Almost a year ago to the day, Yael and I stood up (along with David and Yoni) and spoke. It was her Bat Mitzvah, and she spoke with so much poise and confidence that I tear up just thinking about it. To quote one of our favorite Channan-isms, “she sparkled.” I was the proud mom and most of what I said was a jumble of love and pride and humility.
This past Friday, Yael and I spoke again. Yael was one of the winners of the Junior High speech contest so she, along with the rest of the winners, presented their speeches to proud parents with large cameras and to middle school students who were all too happy to be missing class.
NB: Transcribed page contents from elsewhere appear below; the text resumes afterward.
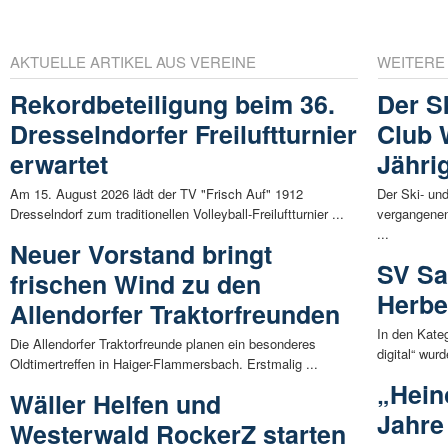
AKTUELLE ARTIKEL AUS VEREINE
WEITERE
Rekordbeteiligung beim 36.
Der S
Dresselndorfer Freiluftturnier
Club 
erwartet
Jähri
Am 15. August 2026 lädt der TV "Frisch Auf" 1912
Der Ski- un
Dresselndorf zum traditionellen Volleyball-Freiluftturnier ...
vergangene
...
Neuer Vorstand bringt
SV Sa
frischen Wind zu den
Herbe
Allendorfer Traktorfreunden
In den Kate
Die Allendorfer Traktorfreunde planen ein besonderes
digital“ wur
Oldtimertreffen in Haiger-Flammersbach. Erstmalig ...
„Hein
Wäller Helfen und
Jahre
Westerwald RockerZ starten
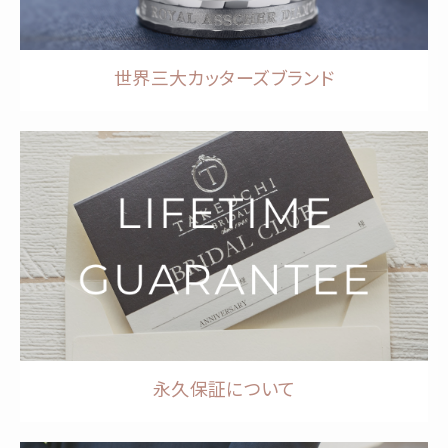
世界三大カッターズブランド
永久保証について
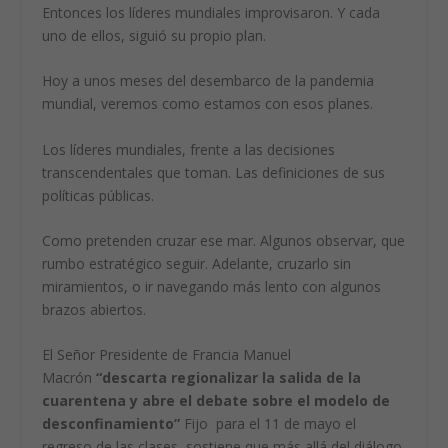
Entonces los líderes mundiales improvisaron. Y cada
uno de ellos, siguió su propio plan.
Hoy a unos meses del desembarco de la pandemia
mundial, veremos como estamos con esos planes.
Los líderes mundiales, frente a las decisiones
transcendentales que toman. Las definiciones de sus
políticas públicas.
Como pretenden cruzar ese mar. Algunos observar, que
rumbo estratégico seguir. Adelante, cruzarlo sin
miramientos, o ir navegando más lento con algunos
brazos abiertos.
El Señor Presidente de Francia Manuel
Macrón
“descarta regionalizar la salida de la
cuarentena y abre el debate sobre el modelo de
desconfinamiento”
Fijo para el 11 de mayo el
regreso de las clases, sostiene que más allá del diálogo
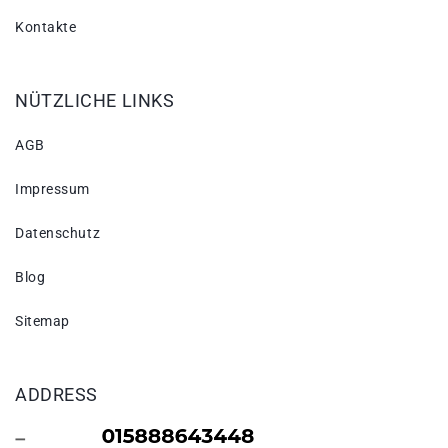
Kontakte
NÜTZLICHE LINKS
AGB
Impressum
Datenschutz
Blog
Sitemap
ADDRESS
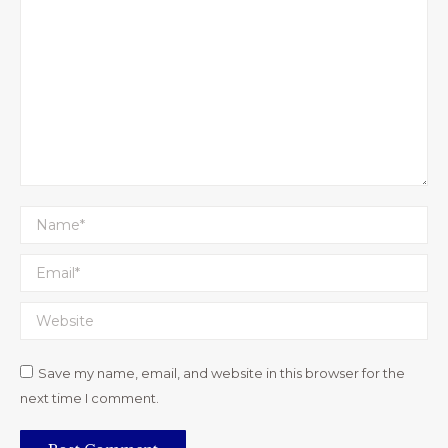
Name *
Email *
Website
Save my name, email, and website in this browser for the
next time I comment.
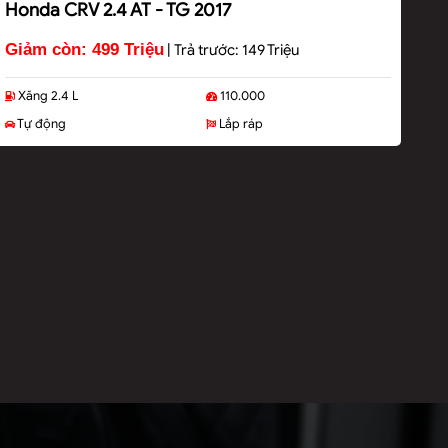
Honda CRV 2.4 AT - TG 2017
Giảm còn: 499 Triệu
|
Trả trước: 149 Triệu
Xăng 2.4 L
110.000
Tự động
Lắp ráp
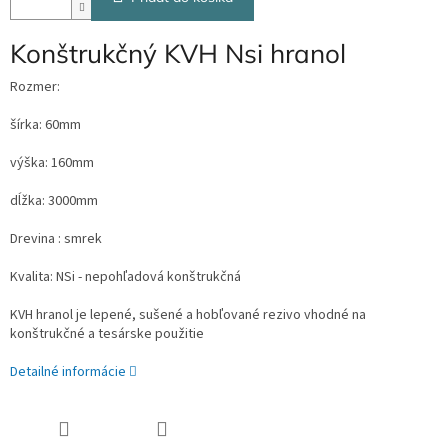
Konštrukčný KVH Nsi hranol
Rozmer:
šírka: 60mm
výška: 160mm
dĺžka: 3000mm
Drevina : smrek
Kvalita: NSi - nepohľadová konštrukčná
KVH hranol je lepené, sušené a hobľované rezivo vhodné na
konštrukčné a tesárske použitie
Detailné informácie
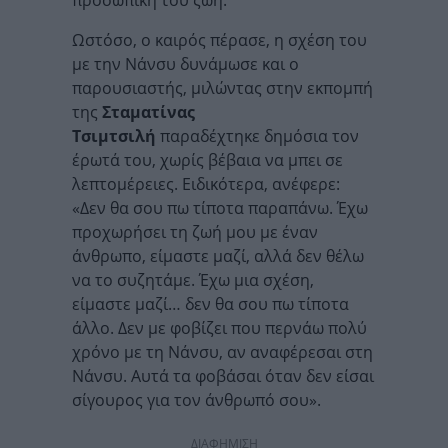
Ωστόσο, ο καιρός πέρασε, η σχέση του
με την Νάνσυ δυνάμωσε και ο
παρουσιαστής, μιλώντας στην εκπομπή
της
Σταματίνας
Τσιμτσιλή
παραδέχτηκε δημόσια τον
έρωτά του, χωρίς βέβαια να μπει σε
λεπτομέρειες. Ειδικότερα, ανέφερε:
«Δεν θα σου πω τίποτα παραπάνω. Έχω
προχωρήσει τη ζωή μου με έναν
άνθρωπο, είμαστε μαζί, αλλά δεν θέλω
να το συζητάμε. Έχω μια σχέση,
είμαστε μαζί… δεν θα σου πω τίποτα
άλλο. Δεν με φοβίζει που περνάω πολύ
χρόνο με τη Νάνσυ, αν αναφέρεσαι στη
Νάνσυ. Αυτά τα φοβάσαι όταν δεν είσαι
σίγουρος για τον άνθρωπό σου».
ΔΙΑΦΗΜΙΣΗ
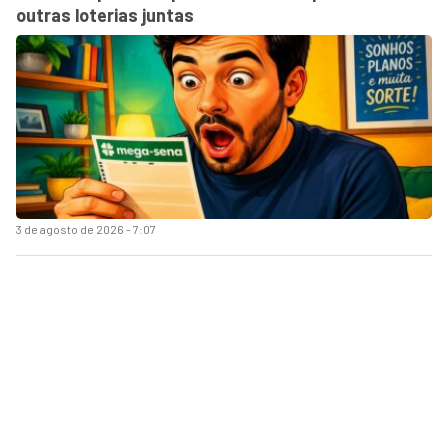
outras loterias juntas
3 de agosto de 2026 - 7:07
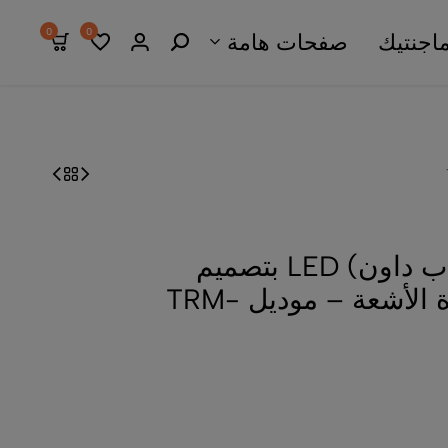
0
0
اجنتيك
صفحات هامة
أبليك جداري مودرن (أب داون) LED بتصميم
بيضاوي وإضاءة متعددة الأشعة – موديل TRM-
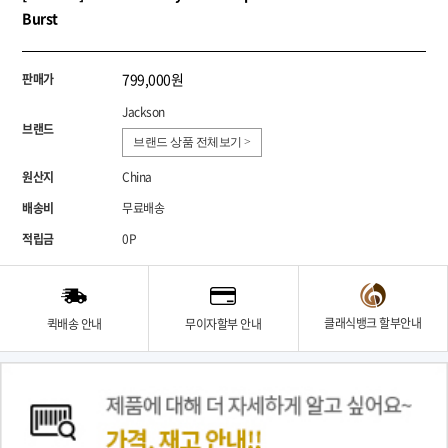
Burst
799,000원
판매가
Jackson
브랜드
브랜드 상품 전체보기 >
원산지
China
배송비
무료배송
적립금
0P
클래식뱅크 할부안내
퀵배송 안내
무이자할부 안내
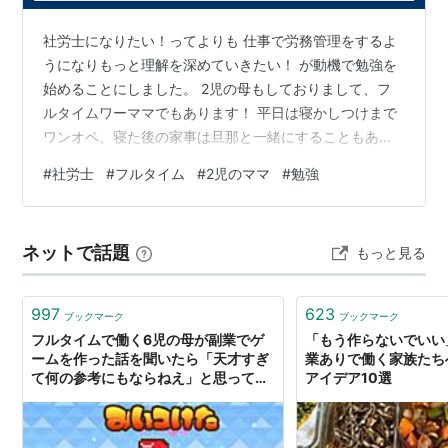
社労士になりたい！ってよりも 仕事で労務管理をするよ
うになりもっと理解を深めていきたい！ が動機で勉強を
始めることにしました。 2児の母もしておりまして、フ
ルタイムワーママでもあります！ 平日は寝かしつけまで
ワンオペ、寝た後の家事は旦那と一緒にすることもあり
ますが 激務のため基本1人でこなしています。 そんな中
#
社労士
#
フルタイム
#
2児のママ
#
勉強
でも毎日５分でもいい！１０分でもいい！ コツコツ勉強
をしたい！と思い成果を乗せる場所として始めることに
しました。 成果を上げていくのでよろしくお願いしま
ネットで話題
もっと見る
す！ ちなみに旦那も健康診断で引っ掛かり毎朝早起きし
て運動を始めました。 どちらが長く続くかこっそり勝負
しようと思います。笑 では本日の…
997
623
ブックマーク
ブックマーク
フルタイムで働く6児の母が副業でゲ
「もう作らないでいい
ームを作った話を聞いたら「天才すぎ
業ありで働く家族たち
て何の参考にもならねえ」と思ってし
アイデア10選
まった話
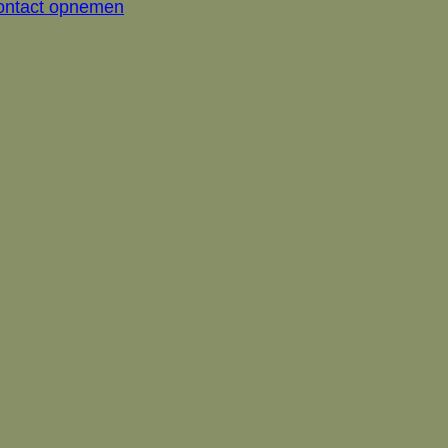
ontact opnemen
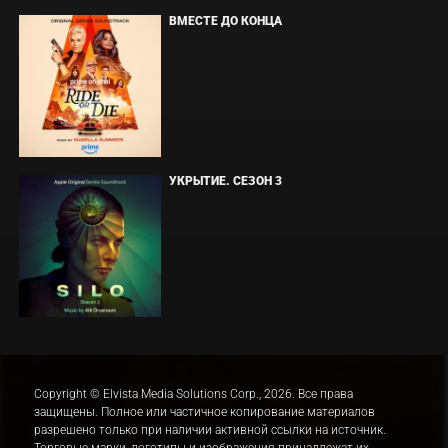
ВМЕСТЕ ДО КОНЦА
УКРЫТИЕ. СЕЗОН 3
Copyright © Elvista Media Solutions Corp., 2026. Все права
защищены. Полное или частичное копирование материалов
разрешено только при наличии активной ссылки на источник.
Торговые марки, логотипы и изображения принадлежат их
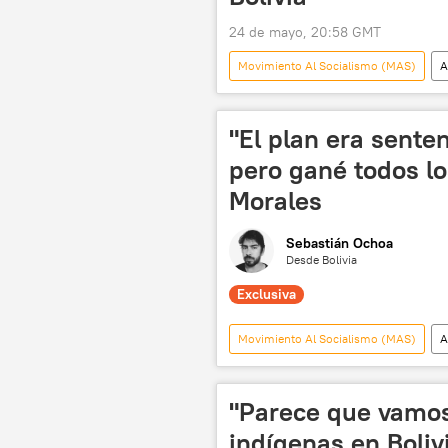
24 de mayo, 20:58 GMT
Movimiento Al Socialismo (MAS)
A
política
"El plan era sente
pero gané todos lo
Morales
Sebastián Ochoa
Desde Bolivia
Exclusiva
Movimiento Al Socialismo (MAS)
A
Bolivia
política
segu
"Parece que vamos 
indígenas en Boliv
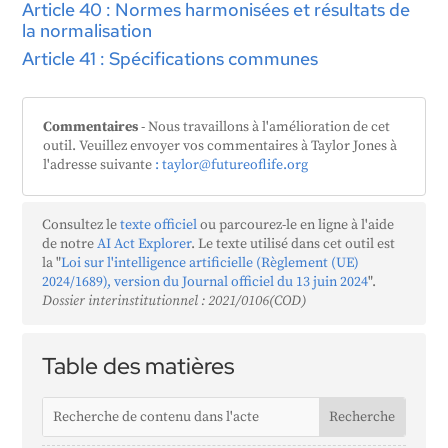
Article 40 : Normes harmonisées et résultats de
la normalisation
Article 41 : Spécifications communes
Commentaires
- Nous travaillons à l'amélioration de cet
outil. Veuillez envoyer vos commentaires à Taylor Jones à
l'adresse suivante
: taylor@futureoflife.org
Consultez le
texte officiel
ou parcourez-le en ligne à l'aide
de notre
AI Act Explorer
. Le texte utilisé dans cet outil est
la "
Loi sur l'intelligence artificielle (Règlement (UE)
2024/1689), version du Journal officiel du 13 juin 2024
".
Dossier interinstitutionnel : 2021/0106(COD)
Table des matières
She spoke about saying goodbye to her friends in Israel, moving to America, making new friends, having new experiences and saying goodbye to new friends. She quoted Dr. Seuss telling her choked up mother (who wasn’t allowed to bring her large camera) “don’t be sad that it’s over be glad that it happened.” And she is right.
A few hours earlier I spoke to the High School after tefilla. I talked about journeys — about starting them, finishing them, about going on adventures with no guarantee about what the outcome could be. I teared up. I tried not to make eye contact (that’s my standard speech strategy).
Tonight we had a High School “girls night in” — part all-girls’ prom (flashback to awkward Ulpana 1991), part Renaissance Fair, part talent show, we also brought in a photo booth. Ain’t nothing like a photo booth for some great closure. You’ve got your silly hats, your over-sized sunglasses and you’ve got instant happy. I’m all about a little instant happy. I never anticipated loving teaching High School. But I loved it. I really got off the plane not knowing or understanding what 365 would look like, or could look like. Never, in my wildest dreams, would I have envisioned this. But the pics don’t lie. It has been an epic journey.